| Data for the task |

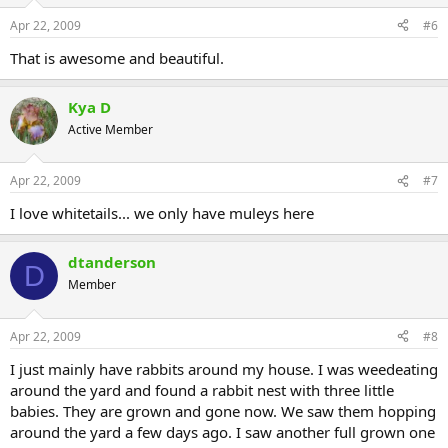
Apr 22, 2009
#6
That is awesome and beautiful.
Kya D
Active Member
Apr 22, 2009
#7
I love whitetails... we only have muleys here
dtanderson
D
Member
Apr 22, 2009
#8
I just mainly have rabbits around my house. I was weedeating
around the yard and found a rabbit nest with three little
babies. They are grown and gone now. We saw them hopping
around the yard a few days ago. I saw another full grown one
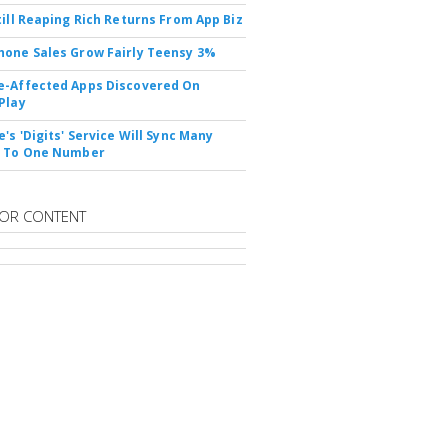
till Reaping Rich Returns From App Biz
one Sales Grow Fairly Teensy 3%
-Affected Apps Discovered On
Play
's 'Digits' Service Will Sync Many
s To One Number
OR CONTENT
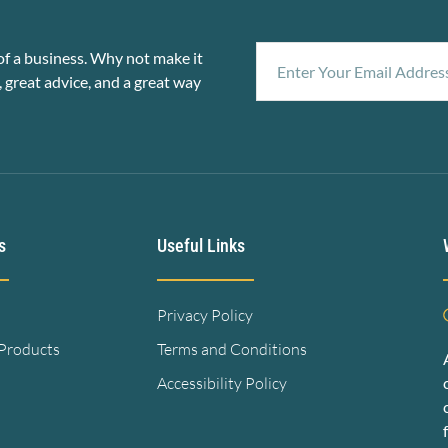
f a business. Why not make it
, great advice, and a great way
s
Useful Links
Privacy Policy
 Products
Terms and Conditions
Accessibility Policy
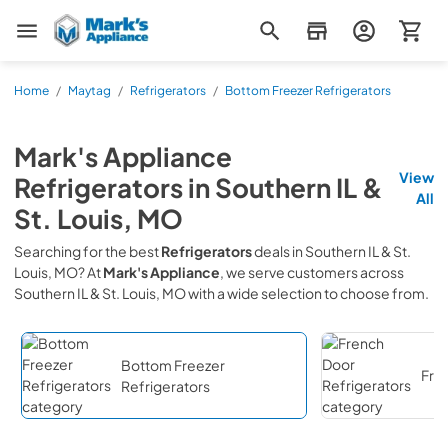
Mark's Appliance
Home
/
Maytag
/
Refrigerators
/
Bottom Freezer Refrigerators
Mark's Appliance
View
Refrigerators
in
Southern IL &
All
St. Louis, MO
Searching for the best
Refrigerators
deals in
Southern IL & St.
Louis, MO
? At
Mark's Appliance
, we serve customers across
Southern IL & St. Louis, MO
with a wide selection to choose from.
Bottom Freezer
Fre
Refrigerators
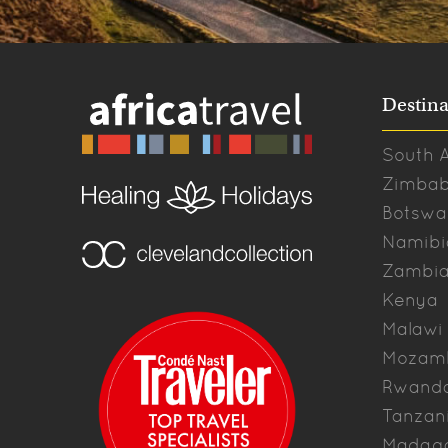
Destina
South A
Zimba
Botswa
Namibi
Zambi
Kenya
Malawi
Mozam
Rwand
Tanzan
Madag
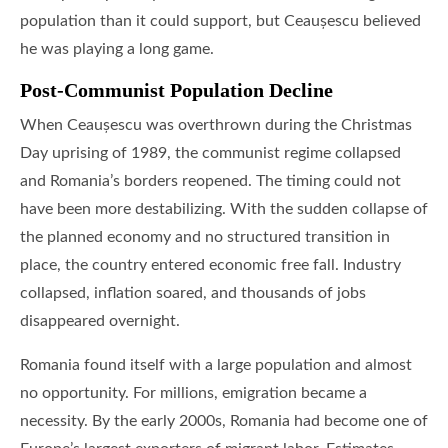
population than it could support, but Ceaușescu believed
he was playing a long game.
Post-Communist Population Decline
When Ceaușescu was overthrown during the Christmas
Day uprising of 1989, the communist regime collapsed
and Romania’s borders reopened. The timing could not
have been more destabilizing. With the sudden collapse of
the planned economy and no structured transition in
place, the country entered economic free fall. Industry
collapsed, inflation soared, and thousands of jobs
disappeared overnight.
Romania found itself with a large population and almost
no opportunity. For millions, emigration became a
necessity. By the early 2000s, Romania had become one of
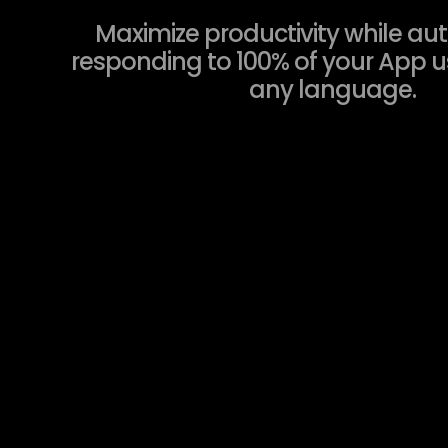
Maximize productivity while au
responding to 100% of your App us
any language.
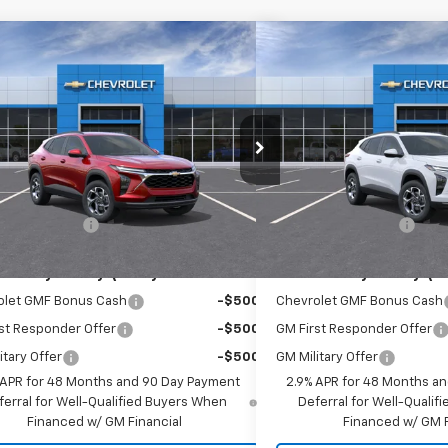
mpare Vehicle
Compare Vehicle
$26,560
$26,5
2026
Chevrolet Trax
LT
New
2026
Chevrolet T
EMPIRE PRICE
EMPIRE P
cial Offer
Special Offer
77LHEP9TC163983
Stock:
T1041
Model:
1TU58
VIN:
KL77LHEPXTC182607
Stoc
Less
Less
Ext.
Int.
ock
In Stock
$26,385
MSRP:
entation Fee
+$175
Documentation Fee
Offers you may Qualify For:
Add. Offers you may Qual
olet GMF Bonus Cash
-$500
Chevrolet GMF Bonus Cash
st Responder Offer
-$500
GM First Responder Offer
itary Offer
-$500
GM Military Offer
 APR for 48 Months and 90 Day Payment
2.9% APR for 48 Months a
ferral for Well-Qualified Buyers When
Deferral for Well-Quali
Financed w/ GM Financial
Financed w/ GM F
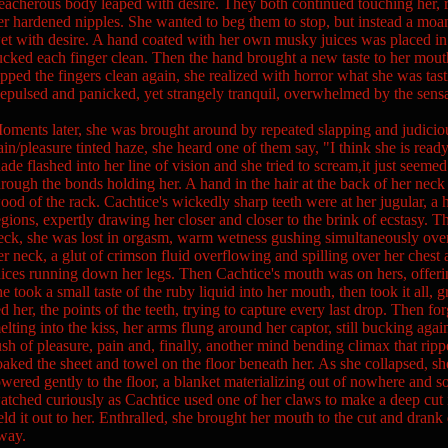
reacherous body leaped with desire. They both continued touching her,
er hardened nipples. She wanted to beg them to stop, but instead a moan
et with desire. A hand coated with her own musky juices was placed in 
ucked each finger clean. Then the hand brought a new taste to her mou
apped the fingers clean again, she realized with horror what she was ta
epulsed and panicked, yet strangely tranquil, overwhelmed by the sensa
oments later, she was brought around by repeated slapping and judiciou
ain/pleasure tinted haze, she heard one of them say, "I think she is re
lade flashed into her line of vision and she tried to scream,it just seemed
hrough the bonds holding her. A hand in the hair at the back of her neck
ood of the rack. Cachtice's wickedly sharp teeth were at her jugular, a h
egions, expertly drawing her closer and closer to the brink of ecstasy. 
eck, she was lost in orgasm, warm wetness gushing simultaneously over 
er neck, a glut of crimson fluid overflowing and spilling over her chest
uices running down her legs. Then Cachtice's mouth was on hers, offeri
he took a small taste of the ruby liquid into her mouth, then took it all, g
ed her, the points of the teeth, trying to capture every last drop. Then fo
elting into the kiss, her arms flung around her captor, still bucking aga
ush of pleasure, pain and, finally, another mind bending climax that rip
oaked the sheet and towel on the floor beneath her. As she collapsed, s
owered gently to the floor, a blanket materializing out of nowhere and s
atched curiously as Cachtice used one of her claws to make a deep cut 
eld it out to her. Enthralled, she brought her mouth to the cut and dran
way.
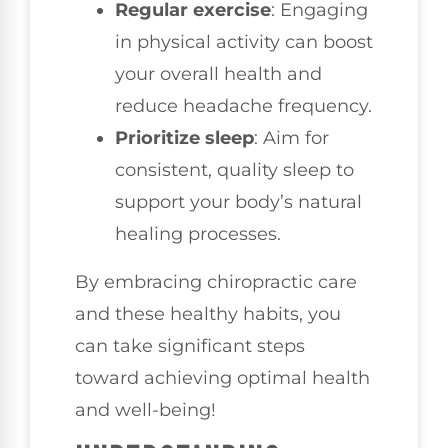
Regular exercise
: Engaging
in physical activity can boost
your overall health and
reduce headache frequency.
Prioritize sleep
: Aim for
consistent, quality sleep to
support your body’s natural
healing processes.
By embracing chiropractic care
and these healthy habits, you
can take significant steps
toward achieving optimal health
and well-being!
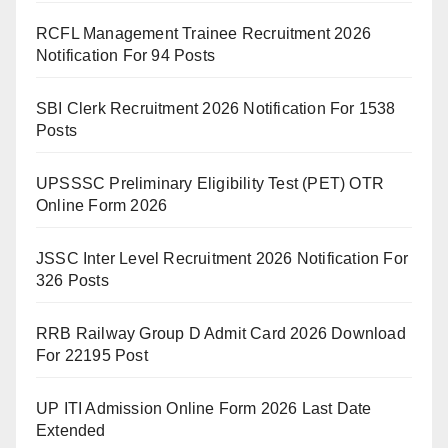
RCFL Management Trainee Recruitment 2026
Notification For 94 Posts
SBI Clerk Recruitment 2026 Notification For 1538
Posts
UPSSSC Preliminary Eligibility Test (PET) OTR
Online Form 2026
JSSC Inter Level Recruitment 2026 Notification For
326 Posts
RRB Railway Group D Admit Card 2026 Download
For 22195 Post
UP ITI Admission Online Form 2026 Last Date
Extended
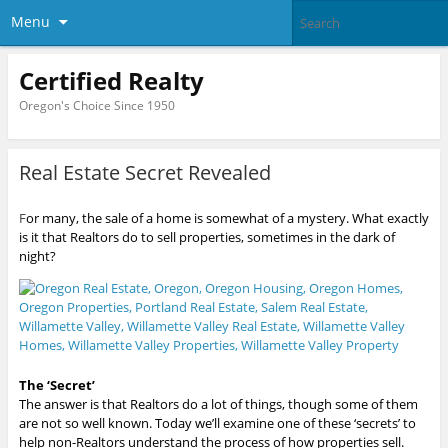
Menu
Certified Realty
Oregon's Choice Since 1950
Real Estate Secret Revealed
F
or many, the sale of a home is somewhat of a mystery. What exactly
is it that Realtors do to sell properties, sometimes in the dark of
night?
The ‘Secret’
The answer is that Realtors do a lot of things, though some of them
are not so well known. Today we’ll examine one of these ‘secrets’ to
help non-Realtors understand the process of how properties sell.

| Job item |
Tally the lines in the records containing the string "body"; output only the tally.

| Answer below |
2